Although I am a happy Scooby owner, particularly when it is snowing, as it is at this very minute, I am not currently in the market for another Subaru.    (Just as I am Cohen-ed out at present.)    So there isn’t much point marketing Subarus to me.     

But what about my Facebook friends?   They are probably somewhat similar to me, in some ways, as they are my friends.  But they are definitely not similar to me in the sense that none of them own Subarus.  (The gal who bought a Subaru isn’t on Facebook. )  This is pretty much what you would expect, given the rarity of Subaru ownership and the small number of Facebook friends I have.   Even if being my Facebook friend increased your chances of owning a Subaru tenfold, the size of my Friend pool simply isn’t big enough to demonstrate this effect conclusively.

But the interesting question, for Subaru (as well as others),  is whether my Facebook friends more susceptible to Subarus, because they are my friends.  That is to say, are they more susceptible than random people, or than people of similar demographic, psychographic (etc).   
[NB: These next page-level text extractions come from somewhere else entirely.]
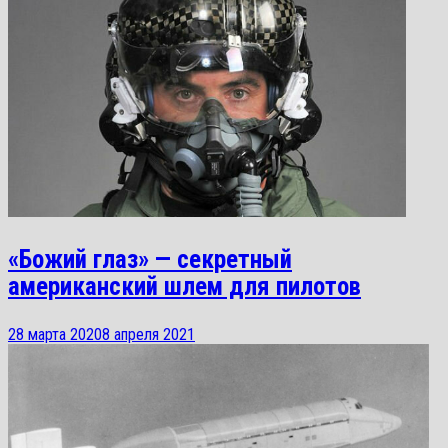
«Божий глаз» — секретный
американский шлем для пилотов
28 марта 2020
8 апреля 2021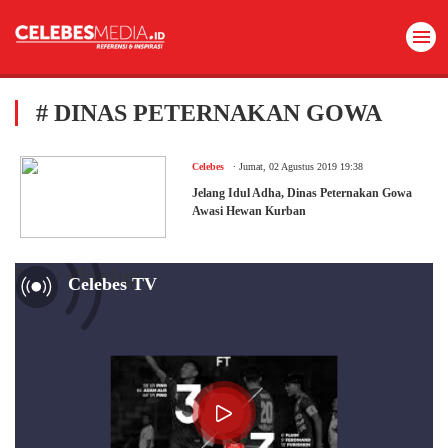
# DINAS PETERNAKAN GOWA
.
Celebes
Jumat, 02 Agustus 2019 19:38
Jelang Idul Adha, Dinas Peternakan Gowa
Awasi Hewan Kurban
Now Playing
Celebes TV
Could my Facebook friends be, as the industry guru put it:  “Subaru buyers at heart, but not know it yet”?   

I don’t know for sure, but my gut feel is some of them are.    That’s certainly the Great Hope of friendship marketing.   It’s possible that Facebook is, even now, figuring out the answer.   Whether friend testimonials work because of some underlying similarity between me and my friends, or because of the trust my friends have in my procurement capabilities, is very much an open question.   But an answerable one.

Similarly, Facebook is undoubtedly working hard on the question of what good my openly declared relationship with Leonard Cohen is as a predictor of my many other susceptibilities.     I’m sure that when they figure it out, they’ll tell me.   (Meanwhile, I’m open to suggestions.)